What you need to do
Write out exactly the lines that run from the one containing "(a) widening of" to the end of the entries below, with both end lines included.

Provided information

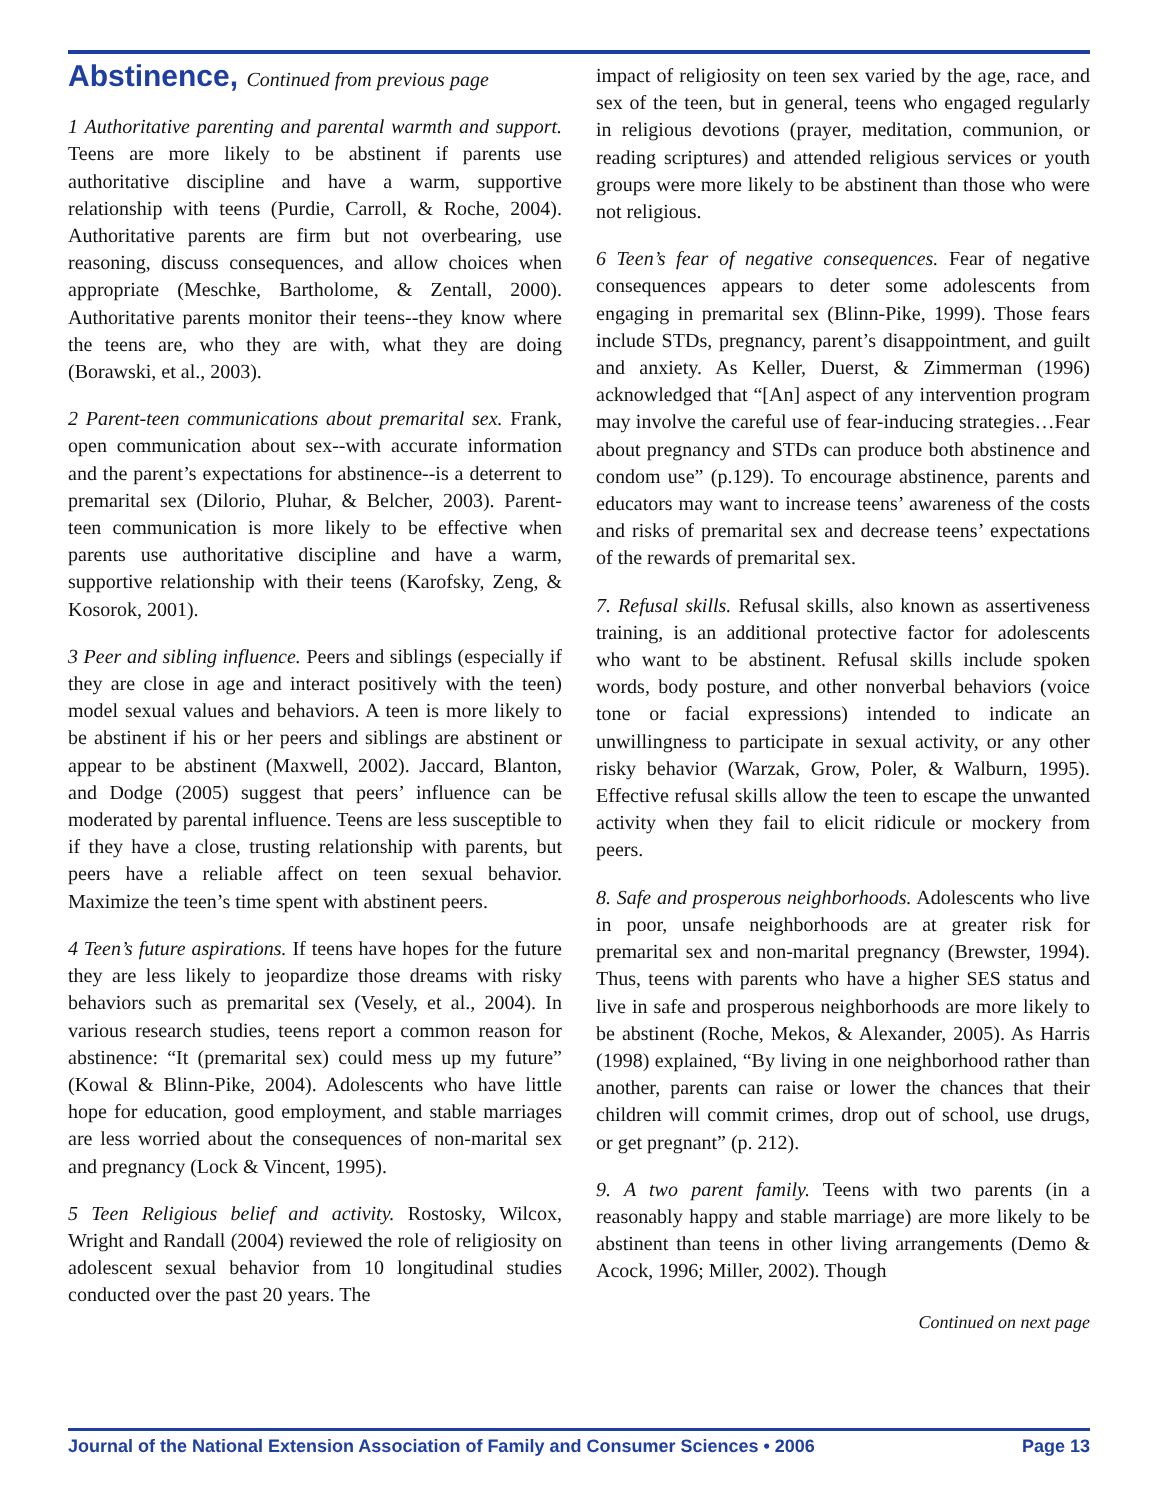Abstinence, Continued from previous page
1 Authoritative parenting and parental warmth and support. Teens are more likely to be abstinent if parents use authoritative discipline and have a warm, supportive relationship with teens (Purdie, Carroll, & Roche, 2004). Authoritative parents are firm but not overbearing, use reasoning, discuss consequences, and allow choices when appropriate (Meschke, Bartholome, & Zentall, 2000). Authoritative parents monitor their teens--they know where the teens are, who they are with, what they are doing (Borawski, et al., 2003).
2 Parent-teen communications about premarital sex. Frank, open communication about sex--with accurate information and the parent’s expectations for abstinence--is a deterrent to premarital sex (Dilorio, Pluhar, & Belcher, 2003). Parent-teen communication is more likely to be effective when parents use authoritative discipline and have a warm, supportive relationship with their teens (Karofsky, Zeng, & Kosorok, 2001).
3 Peer and sibling influence. Peers and siblings (especially if they are close in age and interact positively with the teen) model sexual values and behaviors. A teen is more likely to be abstinent if his or her peers and siblings are abstinent or appear to be abstinent (Maxwell, 2002). Jaccard, Blanton, and Dodge (2005) suggest that peers’ influence can be moderated by parental influence. Teens are less susceptible to if they have a close, trusting relationship with parents, but peers have a reliable affect on teen sexual behavior. Maximize the teen’s time spent with abstinent peers.
4 Teen’s future aspirations. If teens have hopes for the future they are less likely to jeopardize those dreams with risky behaviors such as premarital sex (Vesely, et al., 2004). In various research studies, teens report a common reason for abstinence: “It (premarital sex) could mess up my future” (Kowal & Blinn-Pike, 2004). Adolescents who have little hope for education, good employment, and stable marriages are less worried about the consequences of non-marital sex and pregnancy (Lock & Vincent, 1995).
5 Teen Religious belief and activity. Rostosky, Wilcox, Wright and Randall (2004) reviewed the role of religiosity on adolescent sexual behavior from 10 longitudinal studies conducted over the past 20 years. The
impact of religiosity on teen sex varied by the age, race, and sex of the teen, but in general, teens who engaged regularly in religious devotions (prayer, meditation, communion, or reading scriptures) and attended religious services or youth groups were more likely to be abstinent than those who were not religious.
6 Teen’s fear of negative consequences. Fear of negative consequences appears to deter some adolescents from engaging in premarital sex (Blinn-Pike, 1999). Those fears include STDs, pregnancy, parent’s disappointment, and guilt and anxiety. As Keller, Duerst, & Zimmerman (1996) acknowledged that “[An] aspect of any intervention program may involve the careful use of fear-inducing strategies…Fear about pregnancy and STDs can produce both abstinence and condom use” (p.129). To encourage abstinence, parents and educators may want to increase teens’ awareness of the costs and risks of premarital sex and decrease teens’ expectations of the rewards of premarital sex.
7. Refusal skills. Refusal skills, also known as assertiveness training, is an additional protective factor for adolescents who want to be abstinent. Refusal skills include spoken words, body posture, and other nonverbal behaviors (voice tone or facial expressions) intended to indicate an unwillingness to participate in sexual activity, or any other risky behavior (Warzak, Grow, Poler, & Walburn, 1995). Effective refusal skills allow the teen to escape the unwanted activity when they fail to elicit ridicule or mockery from peers.
8. Safe and prosperous neighborhoods. Adolescents who live in poor, unsafe neighborhoods are at greater risk for premarital sex and non-marital pregnancy (Brewster, 1994). Thus, teens with parents who have a higher SES status and live in safe and prosperous neighborhoods are more likely to be abstinent (Roche, Mekos, & Alexander, 2005). As Harris (1998) explained, “By living in one neighborhood rather than another, parents can raise or lower the chances that their children will commit crimes, drop out of school, use drugs, or get pregnant” (p. 212).
9. A two parent family. Teens with two parents (in a reasonably happy and stable marriage) are more likely to be abstinent than teens in other living arrangements (Demo & Acock, 1996; Miller, 2002). Though
Continued on next page
Journal of the National Extension Association of Family and Consumer Sciences • 2006 Page 13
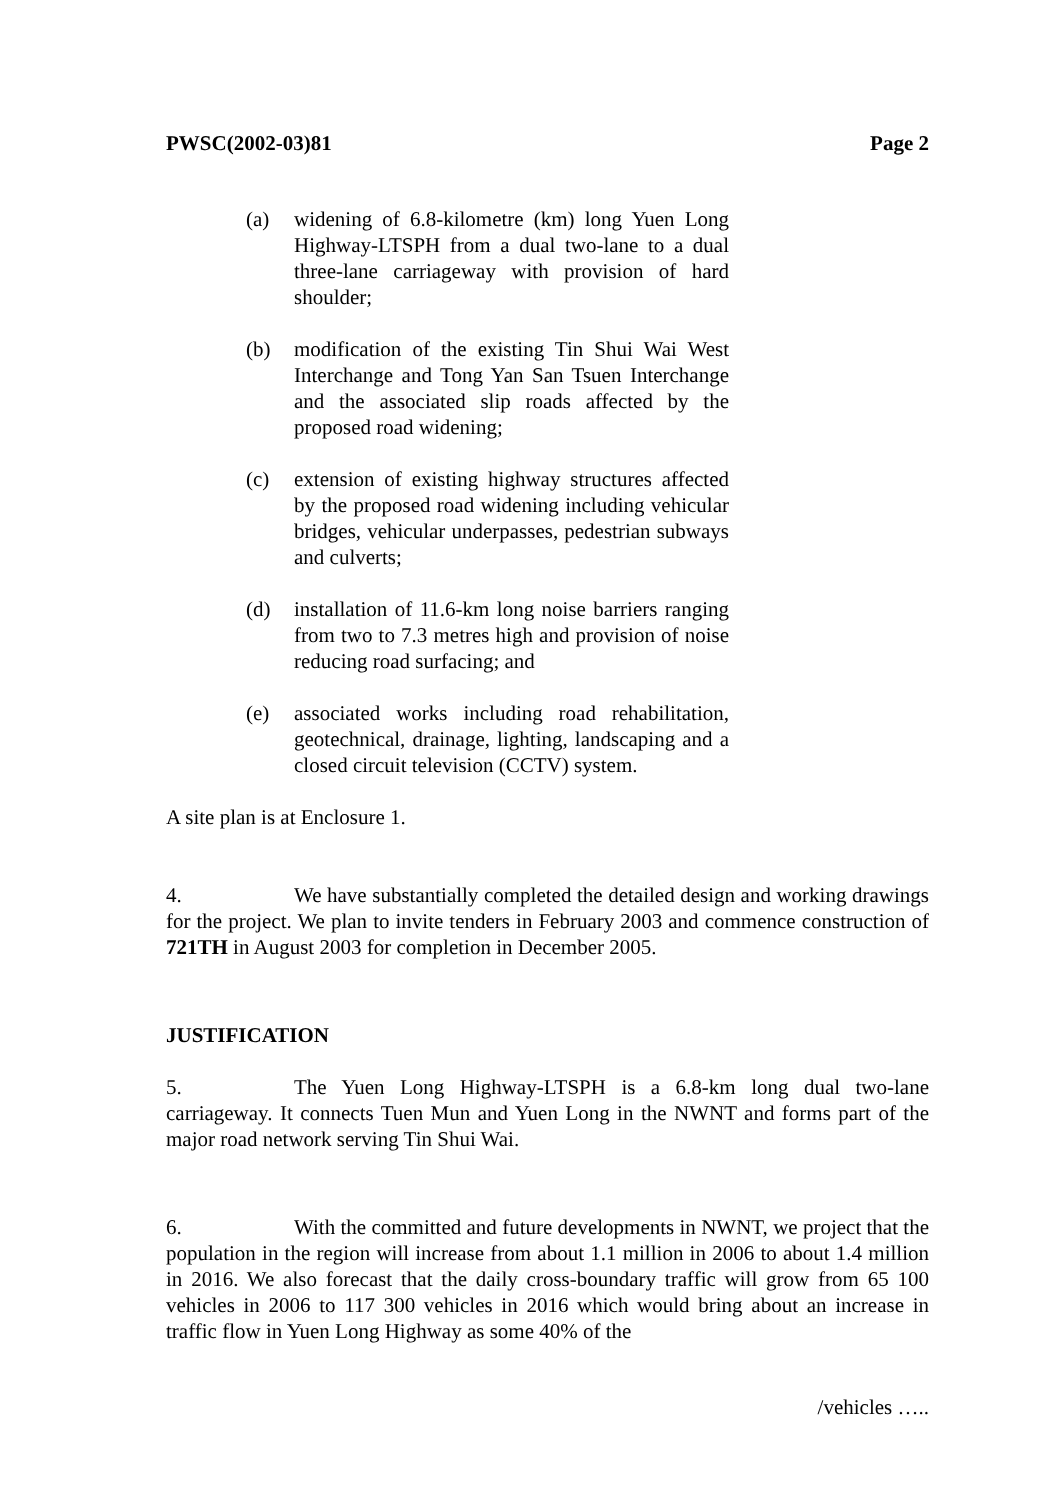PWSC(2002-03)81 Page 2
(a) widening of 6.8-kilometre (km) long Yuen Long Highway-LTSPH from a dual two-lane to a dual three-lane carriageway with provision of hard shoulder;
(b) modification of the existing Tin Shui Wai West Interchange and Tong Yan San Tsuen Interchange and the associated slip roads affected by the proposed road widening;
(c) extension of existing highway structures affected by the proposed road widening including vehicular bridges, vehicular underpasses, pedestrian subways and culverts;
(d) installation of 11.6-km long noise barriers ranging from two to 7.3 metres high and provision of noise reducing road surfacing; and
(e) associated works including road rehabilitation, geotechnical, drainage, lighting, landscaping and a closed circuit television (CCTV) system.
A site plan is at Enclosure 1.
4. We have substantially completed the detailed design and working drawings for the project. We plan to invite tenders in February 2003 and commence construction of 721TH in August 2003 for completion in December 2005.
JUSTIFICATION
5. The Yuen Long Highway-LTSPH is a 6.8-km long dual two-lane carriageway. It connects Tuen Mun and Yuen Long in the NWNT and forms part of the major road network serving Tin Shui Wai.
6. With the committed and future developments in NWNT, we project that the population in the region will increase from about 1.1 million in 2006 to about 1.4 million in 2016. We also forecast that the daily cross-boundary traffic will grow from 65 100 vehicles in 2006 to 117 300 vehicles in 2016 which would bring about an increase in traffic flow in Yuen Long Highway as some 40% of the
/vehicles …..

Result below
(a) widening of 6.8-kilometre (km) long Yuen Long Highway-LTSPH from a dual two-lane to a dual three-lane carriageway with provision of hard shoulder;
(b) modification of the existing Tin Shui Wai West Interchange and Tong Yan San Tsuen Interchange and the associated slip roads affected by the proposed road widening;
(c) extension of existing highway structures affected by the proposed road widening including vehicular bridges, vehicular underpasses, pedestrian subways and culverts;
(d) installation of 11.6-km long noise barriers ranging from two to 7.3 metres high and provision of noise reducing road surfacing; and
(e) associated works including road rehabilitation, geotechnical, drainage, lighting, landscaping and a closed circuit television (CCTV) system.
A site plan is at Enclosure 1.
4. We have substantially completed the detailed design and working drawings for the project. We plan to invite tenders in February 2003 and commence construction of 721TH in August 2003 for completion in December 2005.
JUSTIFICATION
5. The Yuen Long Highway-LTSPH is a 6.8-km long dual two-lane carriageway. It connects Tuen Mun and Yuen Long in the NWNT and forms part of the major road network serving Tin Shui Wai.
6. With the committed and future developments in NWNT, we project that the population in the region will increase from about 1.1 million in 2006 to about 1.4 million in 2016. We also forecast that the daily cross-boundary traffic will grow from 65 100 vehicles in 2006 to 117 300 vehicles in 2016 which would bring about an increase in traffic flow in Yuen Long Highway as some 40% of the
/vehicles …..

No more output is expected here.